Recordábamos a Louise Michel,
su manera de señalar que la misma madera
sirve para fabricar toneles o cadalsos.
A cada tanto recibíamos noticias de Patmos:
paisajes devastados y hombres desplazados,
lejos del más allá de las ciudades.
Se fueron poblando de vacíos las mesas del café,
de herrumbre los cubiertos del ausente.
El oscuro garitero repartía un naipe negro
y supimos que la muerte, como un corredor de fondo,
entrenaba en los estadios nocturnos y vacíos.
Siempre hubo mujeres lavando el agua,
dándonos a comer el pan de la alegría.
Despreciamos los pasos congelados de la estatuaria,
los caballos de bronce y los poetas de mármol,
las mutiladas Venus que desconocen el desperezo
/o el abrazo.
Una tertulia de sombras bebía el vino del destierro.

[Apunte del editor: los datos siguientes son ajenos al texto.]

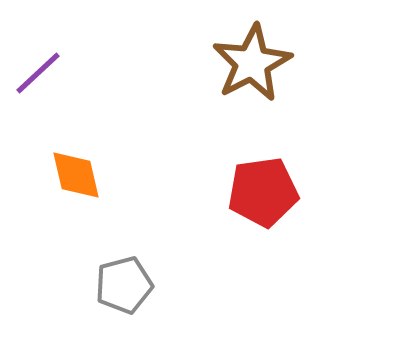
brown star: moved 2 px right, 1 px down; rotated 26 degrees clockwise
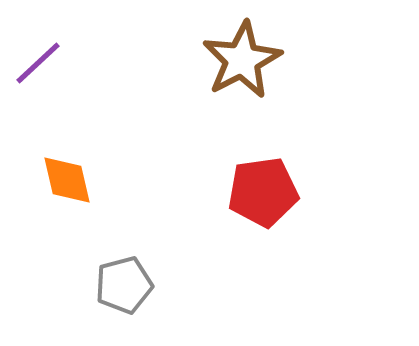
brown star: moved 10 px left, 3 px up
purple line: moved 10 px up
orange diamond: moved 9 px left, 5 px down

en ella estaban el que cerró la puerta,
el que fue mala noticia en una edición de la tarde,
el que jamás juró ser novio de la muerte.
A nosotros nos tocó aprender a nadar en un naufragio.
Biblia de pobres, o Biblia pauperum, viene de una alusión a los grabados en madera con breves leyendas, en latín o en alemán, que se imprimían en el siglo XV.